Contrary to other data-processing systems, Flink exploits in-memory data streaming, and natively
executes iterative processing algorithms which are common in ML. We plan to exploit the streaming
nature of Flink, and provide functionality designed specifically for data streams.

FlinkML will allow data scientists to test their models locally and using subsets of data, and then
use the same code to run their algorithms at a much larger scale in a cluster setting.
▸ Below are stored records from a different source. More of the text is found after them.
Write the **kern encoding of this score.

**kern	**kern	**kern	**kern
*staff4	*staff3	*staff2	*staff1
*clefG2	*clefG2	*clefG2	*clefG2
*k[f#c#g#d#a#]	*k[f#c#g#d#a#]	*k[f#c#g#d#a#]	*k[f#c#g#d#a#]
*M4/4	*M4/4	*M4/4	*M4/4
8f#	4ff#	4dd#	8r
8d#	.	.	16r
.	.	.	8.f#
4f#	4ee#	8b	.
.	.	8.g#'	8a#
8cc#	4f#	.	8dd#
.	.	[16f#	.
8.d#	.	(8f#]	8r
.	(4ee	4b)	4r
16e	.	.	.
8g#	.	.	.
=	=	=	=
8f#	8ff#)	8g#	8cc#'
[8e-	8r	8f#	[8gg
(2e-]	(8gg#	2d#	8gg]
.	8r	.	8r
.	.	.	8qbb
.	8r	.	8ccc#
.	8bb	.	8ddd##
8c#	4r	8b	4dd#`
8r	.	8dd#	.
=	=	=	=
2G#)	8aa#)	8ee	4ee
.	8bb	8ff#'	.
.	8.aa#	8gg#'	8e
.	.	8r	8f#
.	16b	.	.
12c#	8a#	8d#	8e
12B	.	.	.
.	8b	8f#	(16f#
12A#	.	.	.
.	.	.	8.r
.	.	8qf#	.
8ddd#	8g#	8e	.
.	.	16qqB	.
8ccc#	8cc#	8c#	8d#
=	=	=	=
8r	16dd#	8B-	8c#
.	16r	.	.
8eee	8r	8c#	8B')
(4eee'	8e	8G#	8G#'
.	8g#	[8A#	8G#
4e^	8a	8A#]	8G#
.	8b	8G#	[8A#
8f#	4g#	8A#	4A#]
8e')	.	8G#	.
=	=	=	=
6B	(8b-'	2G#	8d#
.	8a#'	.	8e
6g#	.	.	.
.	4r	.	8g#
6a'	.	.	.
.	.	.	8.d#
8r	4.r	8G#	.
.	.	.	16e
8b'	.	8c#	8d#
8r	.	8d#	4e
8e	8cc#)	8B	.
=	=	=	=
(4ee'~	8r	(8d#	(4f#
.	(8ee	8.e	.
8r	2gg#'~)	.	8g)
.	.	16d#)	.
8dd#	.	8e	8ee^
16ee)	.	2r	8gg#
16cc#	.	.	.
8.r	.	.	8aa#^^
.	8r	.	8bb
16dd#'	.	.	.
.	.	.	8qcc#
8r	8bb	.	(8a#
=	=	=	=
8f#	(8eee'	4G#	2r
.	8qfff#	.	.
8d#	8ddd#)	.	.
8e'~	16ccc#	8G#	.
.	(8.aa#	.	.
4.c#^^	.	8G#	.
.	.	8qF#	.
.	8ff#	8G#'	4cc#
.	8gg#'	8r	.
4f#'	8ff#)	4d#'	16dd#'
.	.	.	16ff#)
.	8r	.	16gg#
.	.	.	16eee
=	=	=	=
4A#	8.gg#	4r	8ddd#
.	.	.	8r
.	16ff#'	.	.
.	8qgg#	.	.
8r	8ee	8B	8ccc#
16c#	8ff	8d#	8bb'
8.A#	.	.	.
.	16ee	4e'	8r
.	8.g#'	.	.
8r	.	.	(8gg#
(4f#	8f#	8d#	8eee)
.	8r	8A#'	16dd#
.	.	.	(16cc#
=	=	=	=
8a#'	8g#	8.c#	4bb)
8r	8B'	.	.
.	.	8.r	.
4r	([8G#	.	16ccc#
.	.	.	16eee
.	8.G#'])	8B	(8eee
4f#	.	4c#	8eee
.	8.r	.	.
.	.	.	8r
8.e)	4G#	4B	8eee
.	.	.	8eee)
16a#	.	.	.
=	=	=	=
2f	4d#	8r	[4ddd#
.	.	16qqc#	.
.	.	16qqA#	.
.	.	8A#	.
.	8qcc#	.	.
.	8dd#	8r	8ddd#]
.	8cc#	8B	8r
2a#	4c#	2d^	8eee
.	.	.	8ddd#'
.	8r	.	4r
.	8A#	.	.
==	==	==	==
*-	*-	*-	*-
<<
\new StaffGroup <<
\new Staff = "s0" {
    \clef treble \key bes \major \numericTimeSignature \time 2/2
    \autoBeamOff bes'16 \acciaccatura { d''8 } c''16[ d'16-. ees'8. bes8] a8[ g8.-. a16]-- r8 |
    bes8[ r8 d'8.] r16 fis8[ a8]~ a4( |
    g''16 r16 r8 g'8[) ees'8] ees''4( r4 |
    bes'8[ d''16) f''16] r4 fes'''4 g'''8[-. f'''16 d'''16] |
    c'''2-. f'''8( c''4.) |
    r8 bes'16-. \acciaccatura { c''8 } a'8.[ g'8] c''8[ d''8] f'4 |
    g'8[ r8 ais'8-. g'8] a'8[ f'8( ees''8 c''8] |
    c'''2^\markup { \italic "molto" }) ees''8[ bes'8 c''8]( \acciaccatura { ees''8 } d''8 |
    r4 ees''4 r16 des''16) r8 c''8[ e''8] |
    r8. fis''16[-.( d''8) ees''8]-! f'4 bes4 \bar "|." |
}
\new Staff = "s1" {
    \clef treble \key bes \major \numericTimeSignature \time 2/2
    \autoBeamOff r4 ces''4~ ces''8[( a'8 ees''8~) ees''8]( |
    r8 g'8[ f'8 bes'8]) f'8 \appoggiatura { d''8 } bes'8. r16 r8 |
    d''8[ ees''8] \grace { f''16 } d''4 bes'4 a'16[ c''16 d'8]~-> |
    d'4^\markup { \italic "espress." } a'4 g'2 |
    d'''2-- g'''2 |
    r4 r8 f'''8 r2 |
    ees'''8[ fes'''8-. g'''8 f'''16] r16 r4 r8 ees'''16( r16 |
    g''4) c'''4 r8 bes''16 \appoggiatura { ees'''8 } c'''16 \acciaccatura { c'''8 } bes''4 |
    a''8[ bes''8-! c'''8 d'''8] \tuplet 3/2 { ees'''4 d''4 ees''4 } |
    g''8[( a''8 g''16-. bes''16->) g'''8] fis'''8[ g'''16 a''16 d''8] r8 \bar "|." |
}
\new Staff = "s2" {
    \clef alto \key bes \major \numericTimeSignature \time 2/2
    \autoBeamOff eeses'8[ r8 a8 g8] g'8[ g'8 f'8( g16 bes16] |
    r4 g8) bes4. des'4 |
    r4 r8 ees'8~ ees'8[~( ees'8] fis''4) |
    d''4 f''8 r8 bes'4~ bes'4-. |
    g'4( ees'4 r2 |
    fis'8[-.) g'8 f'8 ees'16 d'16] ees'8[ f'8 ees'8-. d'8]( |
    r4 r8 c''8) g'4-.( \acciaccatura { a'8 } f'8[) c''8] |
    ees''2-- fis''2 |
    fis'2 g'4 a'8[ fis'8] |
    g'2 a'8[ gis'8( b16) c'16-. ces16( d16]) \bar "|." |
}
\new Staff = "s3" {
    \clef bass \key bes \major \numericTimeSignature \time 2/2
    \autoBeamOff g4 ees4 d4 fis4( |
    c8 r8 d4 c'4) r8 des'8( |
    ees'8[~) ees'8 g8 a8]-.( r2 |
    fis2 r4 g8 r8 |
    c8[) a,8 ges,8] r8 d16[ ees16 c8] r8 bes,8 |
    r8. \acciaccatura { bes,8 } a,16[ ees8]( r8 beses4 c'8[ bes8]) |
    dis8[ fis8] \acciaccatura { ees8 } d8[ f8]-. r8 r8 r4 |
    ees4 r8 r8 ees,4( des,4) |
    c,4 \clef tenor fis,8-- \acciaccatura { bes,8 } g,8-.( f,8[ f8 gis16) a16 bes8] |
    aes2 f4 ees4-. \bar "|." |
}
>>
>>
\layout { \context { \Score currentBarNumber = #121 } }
We are inspired by other open source efforts to provide ML systems, in particular
scikit-learn for cleanly specifying ML pipelines, and Spark’s
MLLib for providing ML algorithms that scale with problem and
cluster sizes.

Roadmap

The roadmap below can provide an indication of the algorithms we aim to implement for the library.
Items in bold have already been implemented:

Pipelines of transformers and learners
Data pre-processing
- Feature scaling
- Polynomial feature base mapper
- Feature hashing
- Feature extraction for text
- Dimensionality reduction
Model selection and performance evaluation
- Model evaluation using a variety of scoring functions
- Cross-validation for model selection and evaluation
- Hyper-parameter optimization
Supervised learning
- Optimization framework
  - Stochastic Gradient Descent
  - L-BFGS
- Generalized Linear Models
  - Multiple linear regression
  - LASSO, Ridge regression
  - Multi-class Logistic regression
  - Random forests
  - Support Vector Machines
- Decision trees
Unsupervised learning
- Clustering
  - K-means clustering
- Principal Components Analysis
Recommendation
- ALS
Text analytics
- LDA
Statistical estimation tools
Distributed linear algebra
Streaming ML

How can I help?

Any contribution to the above roadmap is welcome! You can also check out the list of open issues
for FlinkML on JIRA, or send a message with your idea to the Flink developers list.

We recommend reading the FlinkML contribution guide before starting out, and definitely
subscribe and post a message on the Flink developers mailing list to introduce yourself!

References:

D. Sculley, G. Holt, D. Golovin, E. Davydov, T. Phillips, D. Ebner, V. Chaudhary,
and M. Young. Machine learning: The high interest credit card of technical debt. In SE4ML:
Software Engineering for Machine Learning (NIPS 2014 Workshop), 2014.